R.I. Gun Control Legislation Plugs Holes

Last week Governor Lincoln Chafee and some legislative leaders proposed gun legislation to plug the holes in existing laws. Chief among the provisions are the requirement for background checks for the commercial sale of firearms, bans on semiautomatic assault weapons with specific features, as well as gun magazines that hold more than ten rounds. The legislation is common sense, although there is bound to be a lot of obfuscation about how these measures impede gun owners ‘rights.
One provision of the law will set up a commission to study how to fix the state’s background check system, by including mental health and substance abuse records. The fact that Rhode Island does not submit these records now means that people with serious mental health problems can purchase guns. Mental health advocates fear that the gun debate will further stigmatize those who are mentally ill.
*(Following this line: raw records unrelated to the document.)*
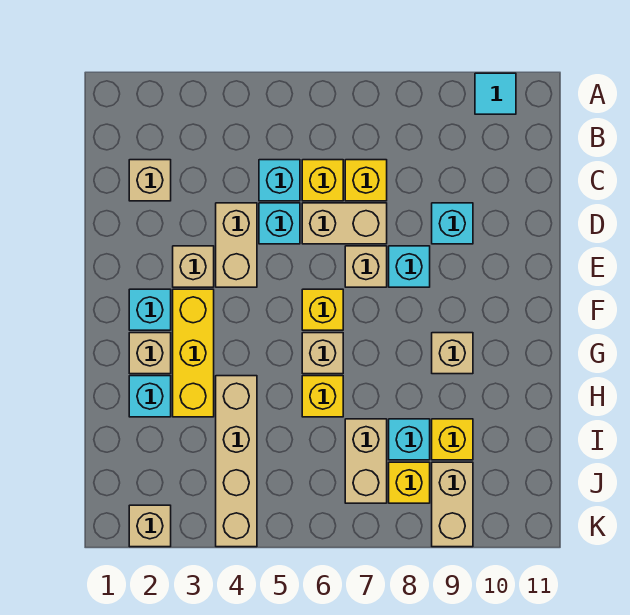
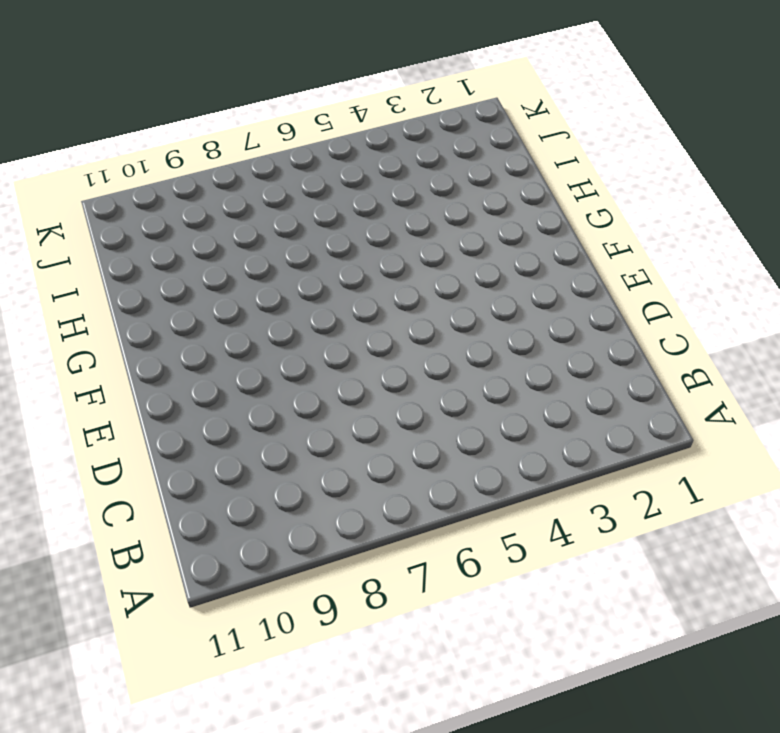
none -> cyan 1x1 tile [475,73,516,114]
none -> tan 1x1 brick [129,160,171,201]
none -> cyan 1x1 brick [259,160,300,201]

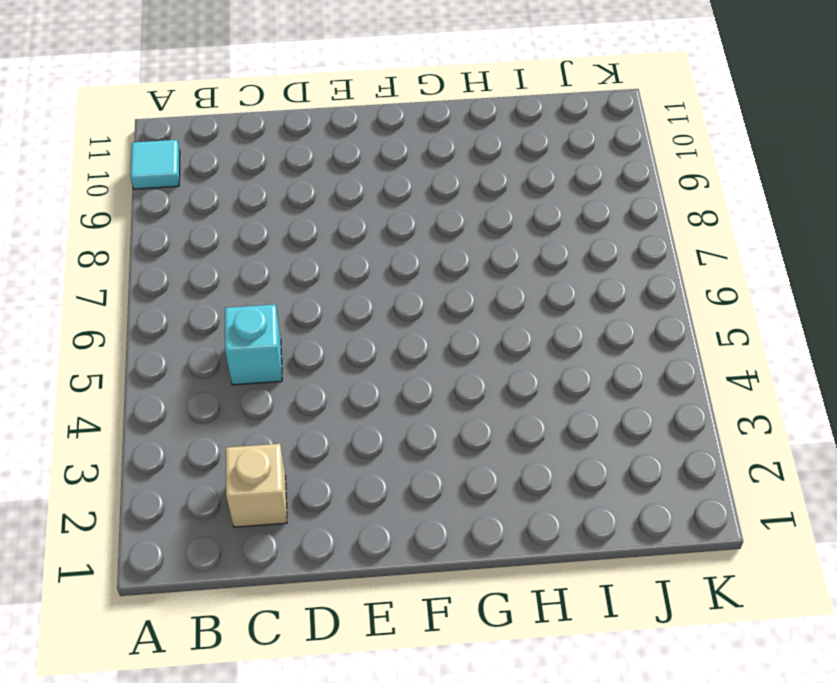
none -> yellow 1x1 brick [302,160,343,201]
none -> yellow 1x1 brick [345,160,387,201]
none -> tan 1x2 brick [216,203,257,287]

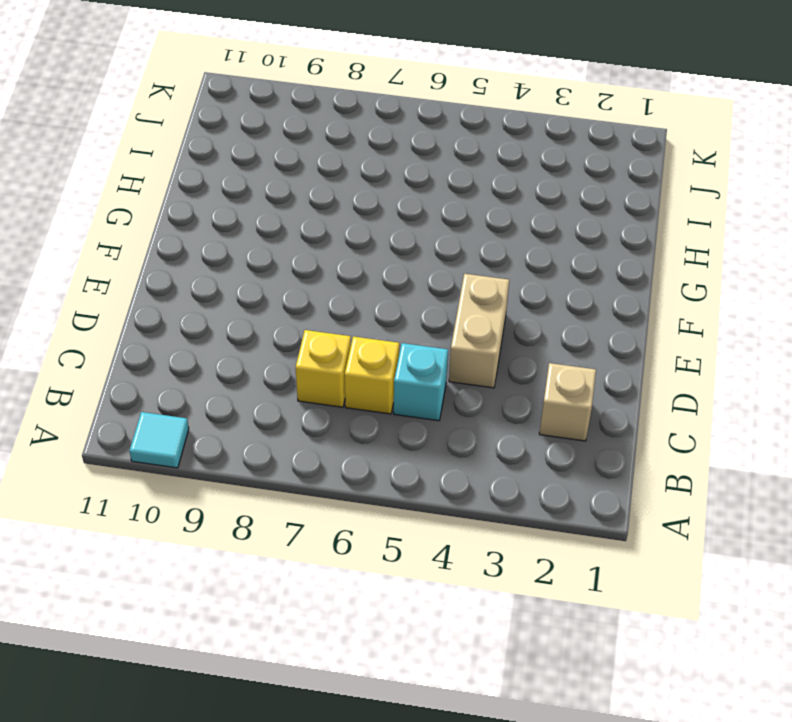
none -> cyan 1x1 brick [259,203,300,244]
none -> tan 1x2 brick [302,203,387,244]
none -> cyan 1x1 brick [432,203,473,244]

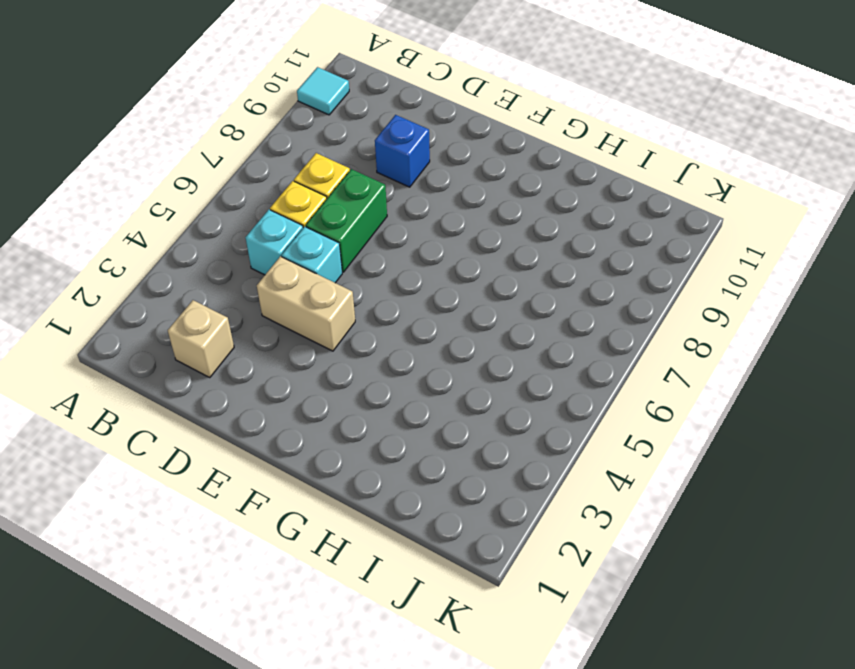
green 1x2 brick [306,169,387,272] -> tan 1x2 brick [302,203,387,244]
blue 1x1 brick [375,115,430,187] -> cyan 1x1 brick [432,203,473,244]
none -> tan 1x1 brick [173,246,214,287]
none -> tan 1x1 brick [345,246,387,287]
none -> cyan 1x1 brick [389,246,430,287]

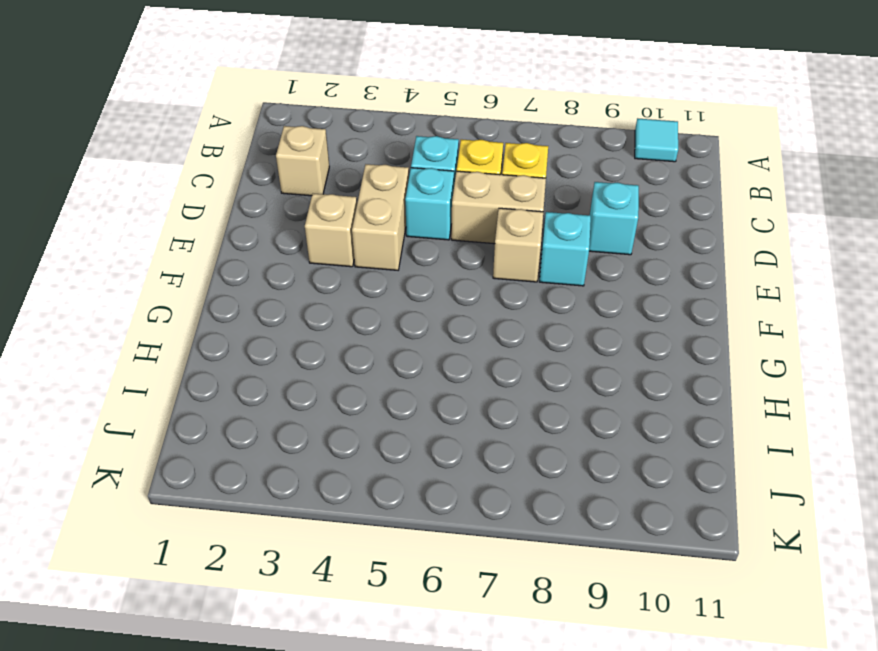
none -> cyan 1x1 brick [129,289,171,330]
none -> yellow 1x3 brick [173,289,214,417]
none -> yellow 1x1 brick [302,289,343,330]

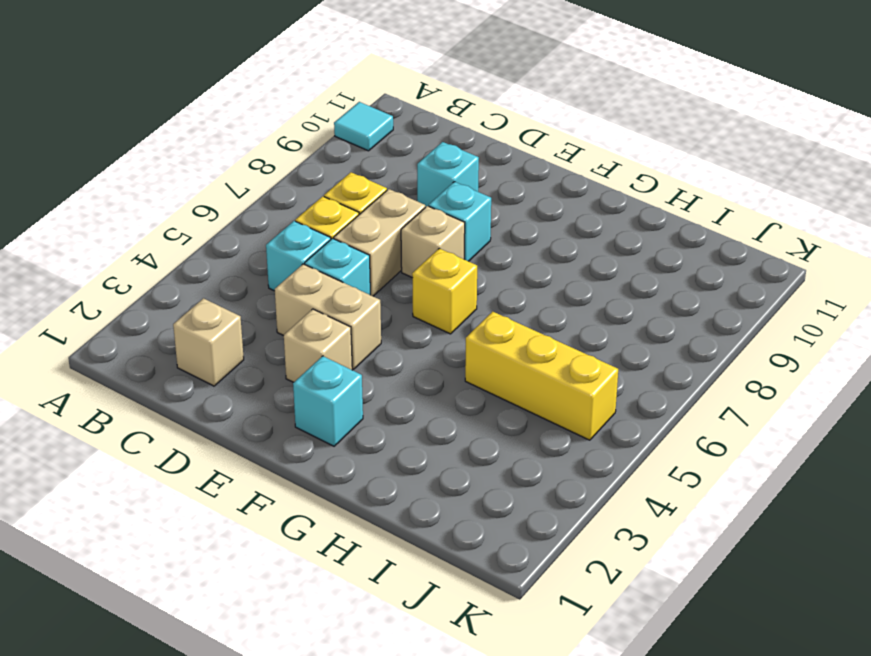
yellow 1x3 brick [465,312,618,440] -> yellow 1x3 brick moved to [173,289,214,417]
none -> tan 1x1 brick [129,333,171,374]
none -> tan 1x1 brick [302,333,343,374]
none -> tan 1x1 brick [432,333,473,374]

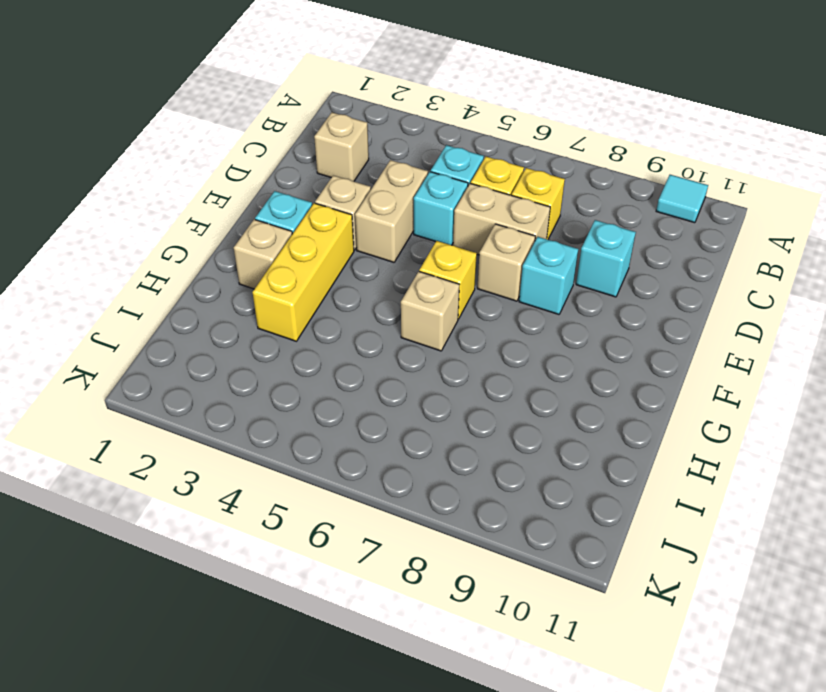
none -> tan 1x1 brick [432,333,473,374]
none -> cyan 1x1 brick [129,376,171,417]
none -> tan 1x4 brick [216,376,257,547]

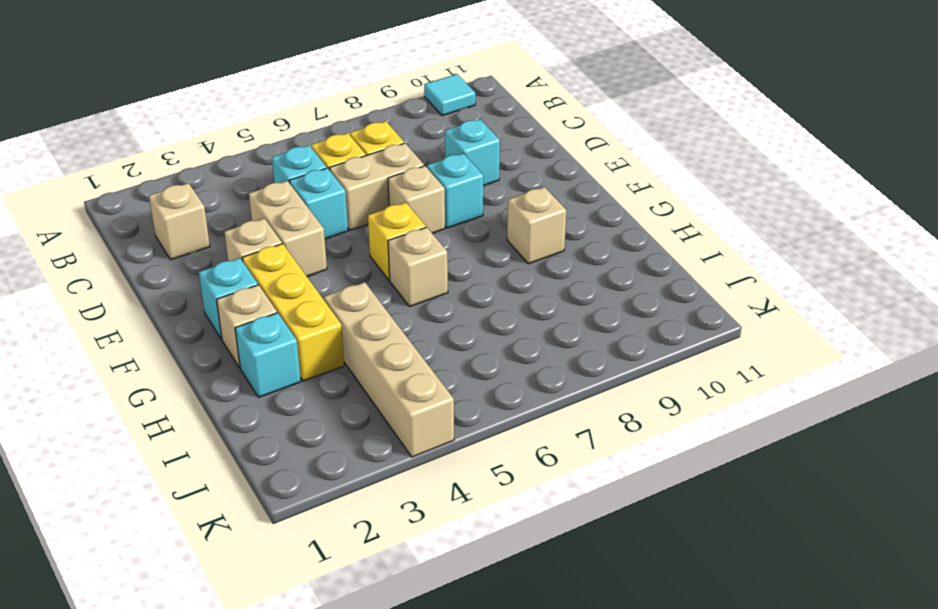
none -> yellow 1x1 brick [302,376,343,417]
none -> tan 1x2 brick [345,419,387,503]
none -> cyan 1x1 brick [389,419,430,460]

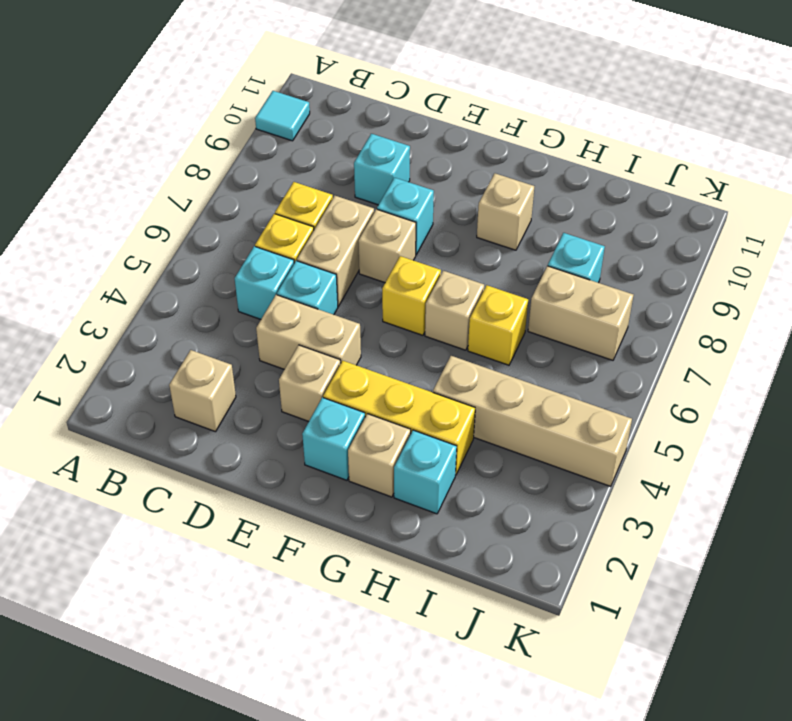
none -> yellow 1x1 brick [432,419,473,460]
none -> yellow 1x1 brick [389,462,430,503]
none -> tan 1x2 brick [432,462,473,547]

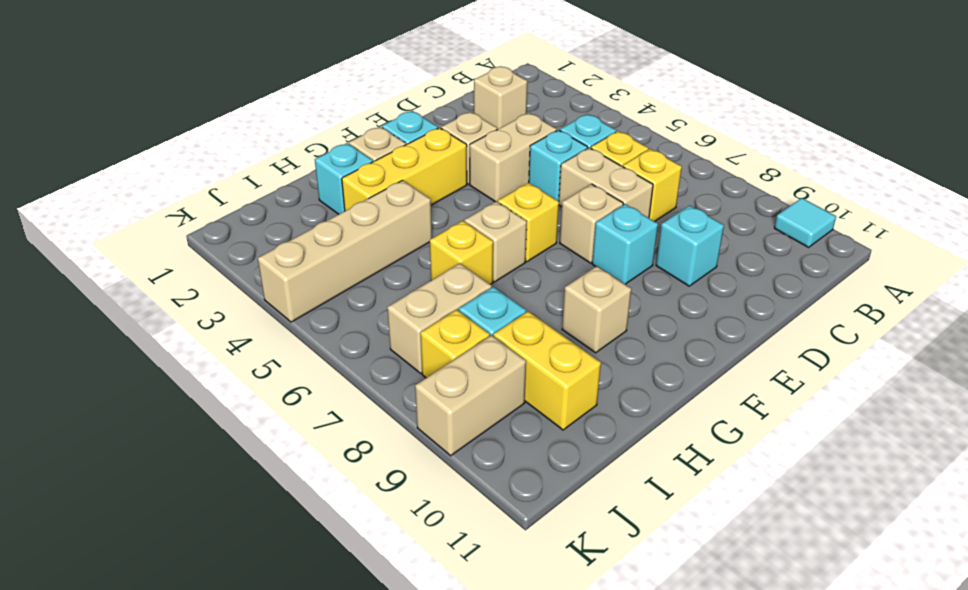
yellow 1x2 brick [493,311,601,430] -> yellow 1x1 brick [432,419,473,460]
none -> tan 1x1 brick [129,505,171,547]

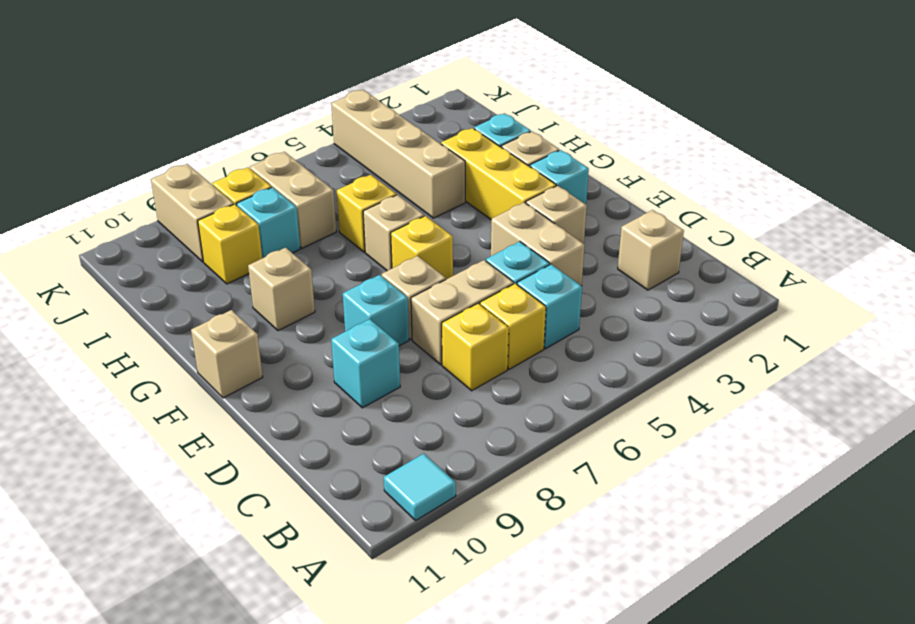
tan 1x1 brick [191,310,263,398] -> tan 1x1 brick moved to [129,505,171,547]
While this is a real concern, recent mass shootings have inextricably linked gun violence and mental health. Further, these professionals warn that having any gun ownership forfeiture will impede veterans and others from seeking mental health counseling, another undesirable result. Delaware, however, recently passed a comprehensive gun bill that managed to avoid these unintended consequences.
In Delaware, the mental health notifications which are submitted to the database are solely for those who are involuntarily committed or who are adjudicated as mentally ill following a trial. The thinking is that if a person has to be petitioned into treatment as opposed to going voluntarily, he lacks insight into his own condition and risks exercising poor judgment. Correspondingly, a voluntary admission is deemed evidence of insight and someone who is not likely to be a danger. Remember, folks who are involuntarily committed have due process hearings where evidence is adduced from doctors and other professionals besides family and friends. Perhaps a prerequisite requirement that the person has a penchant for violence as part of the adjudication order should  be required before a person’s mental health records are put into the database.
Also in Delaware’s new law, a person would be added to the registry for pleading not guilty for reason of insanity and have that adjudication plus a finding that he continues to be a danger to others and thereby is committed to an institution. Virtually all such  cases are criminal in nature and involve violence, so this is an apt filter for addition into the database.
Another area of exploration is when a mental health professional thinks a person is capable or apt to murder somebody. Right now the law requires the professional to warn the person to whom the anger is directed as to the danger. Perhaps there can be a triggering process of adding the violent perpetrator to the background check system.
Clearly, there has to be better access to mental health care, but provision of services is not the sole solution. The above proposals can minimize some explosive situations. There will never be a perfect solution but that should not stop efforts to initiate a program that could help prevent gun crimes.